Well, assuming, that everything is fine, we can now delete our raster floor plan and supersede it with the vector image. Click simply the “Delete” button on the raster image selected, and drag back the vector floor plan inside the drawing page (Pic. 15).
Unlike the previous raster floor plan, the document page edges are clearly visible, as the white background has been completely removed.
Our last step in the Inkscape is saving the file in the DXF format, designated for the AutoCAD drawing application or similar (Pic. 16).
3. Now you can open your floorplan, for example in the AutoCAD, from where my example comes from (Pic. 17).
It’s advisable, at the very beginning to type the “Pan” in our command bar.
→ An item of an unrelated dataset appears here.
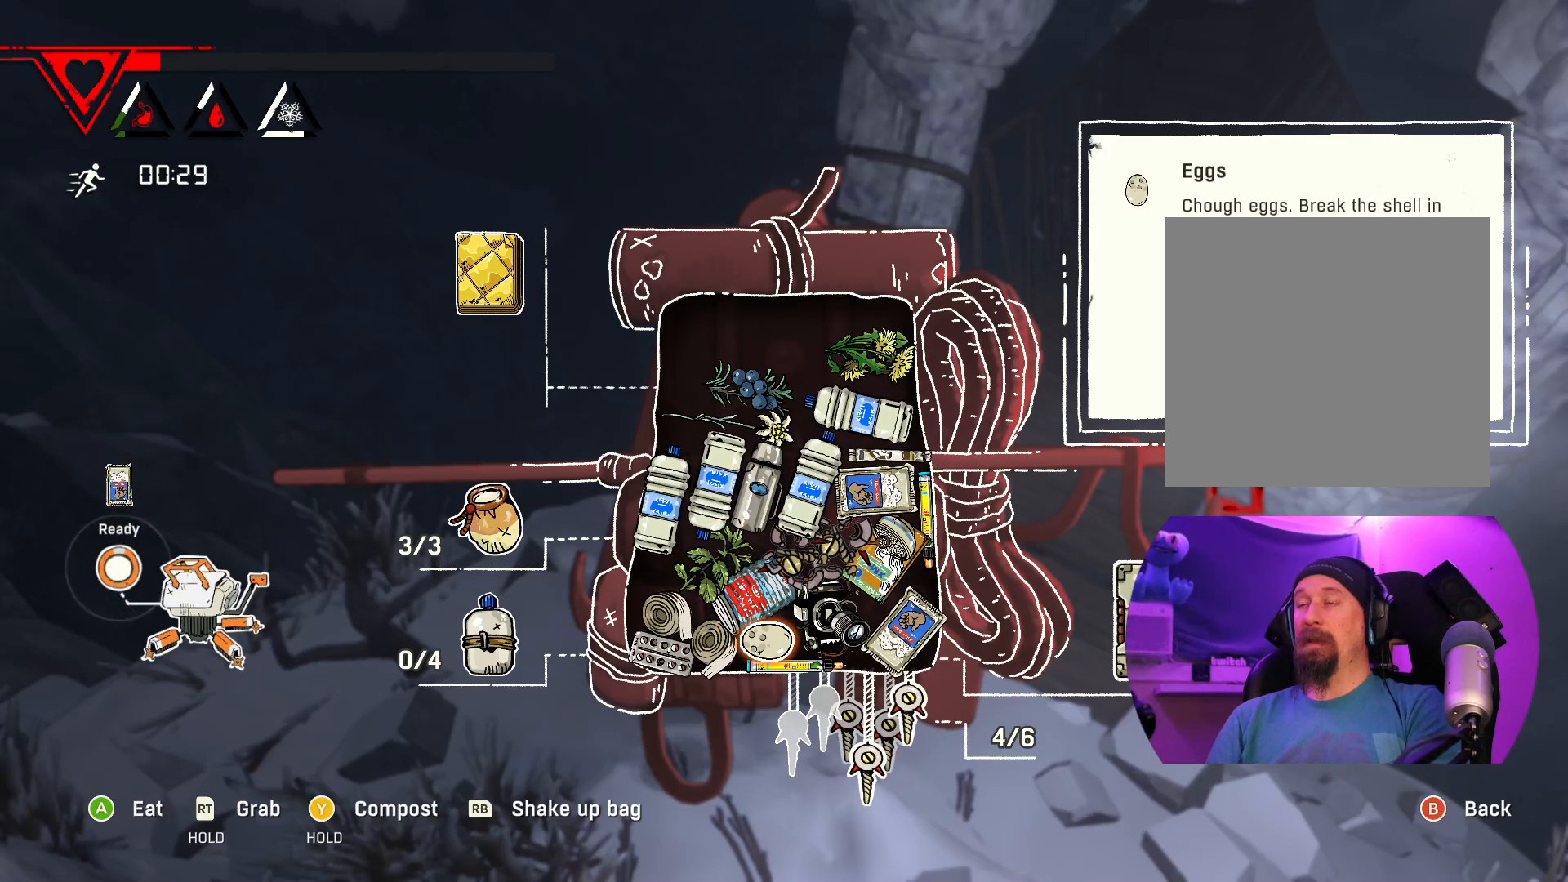
{"buttons": [], "left_stick": "center", "right_stick": "center", "events": []}
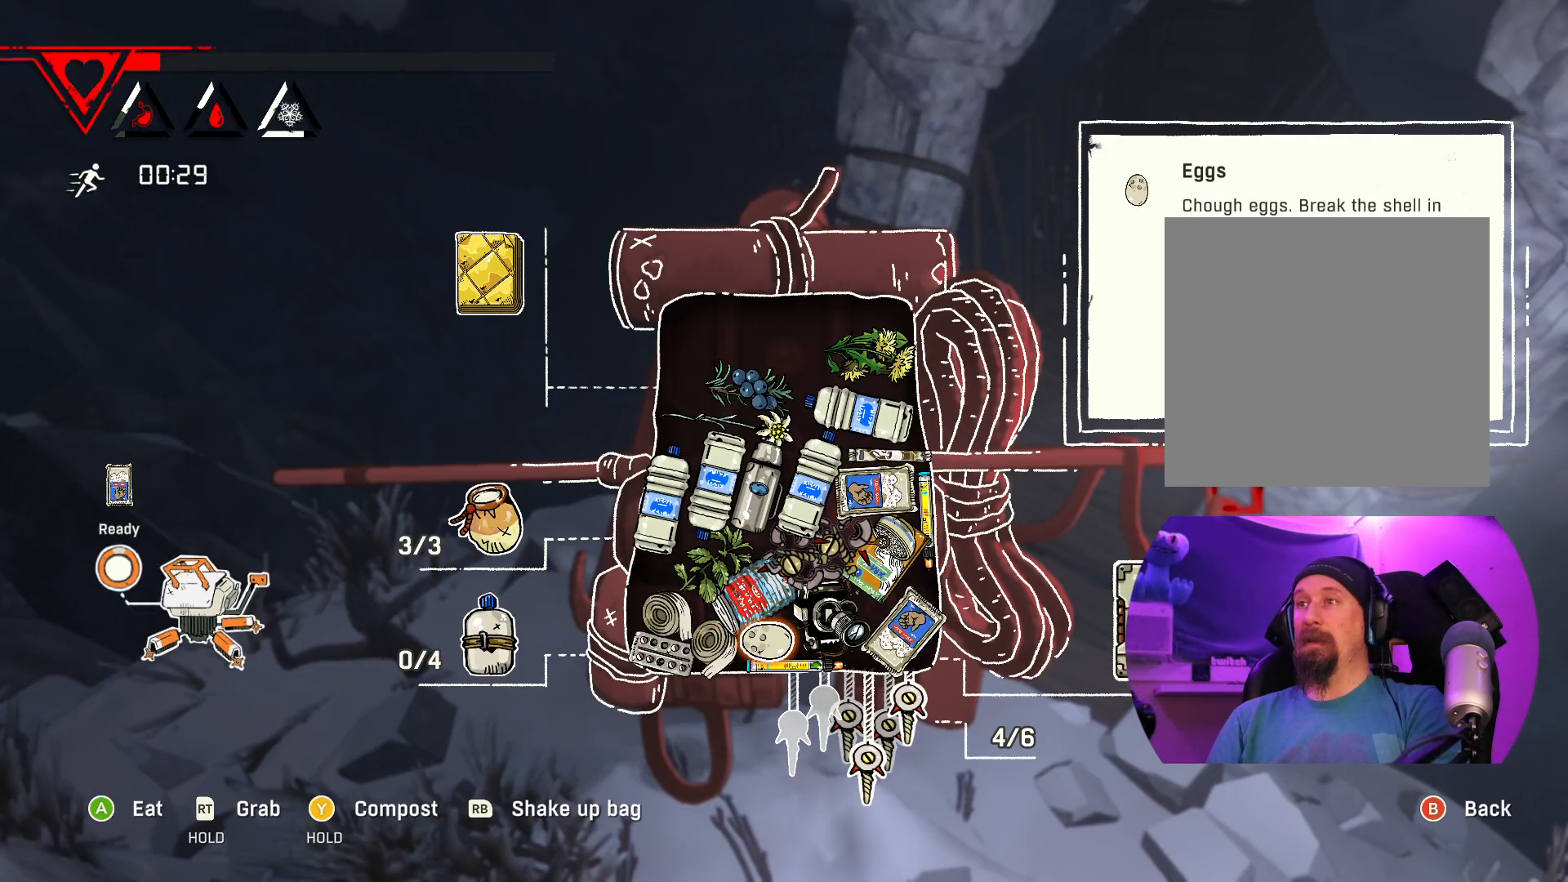
{"buttons": [], "left_stick": "center", "right_stick": "center", "events": []}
Once the hand cursor appears, move your view on the middle and do some zoom in/out to make sure, that it has been imported correctly.
At first look, we can see some unnecessary lines (Pic. 18).
Fortunately, we can easily and quickly get rid of them, using the “Trim” tool from the main toolbar (Pic. 19). You can also use the “Erase” tool, however, it will remove the whole shapes instead of their pieces.
As a result, you should get the floorplan clear and tidy, as per below (Pic. 20).
The last thing, which we would consider is the text, which is displayed here as enclosed smallish polygons (when you zoom in). I believe, you won’t need it for your future work, or provide the better one with AutoCAD. It can be removed here easily. You can only select the area, where you will be working. Afterward, you will see the blue triangles, circles, etc showing selected text polygons mentioned above (Pic. 21).
At the finish, your floorplan should look like this below (Pic. 22).
In summary, I would encourage you to watch the video below, explaining these basic and major three steps of our work.
Basically, you need a decent screenshot from your smartphone, some vector graphic manipulation tool and AutoCAD or similar.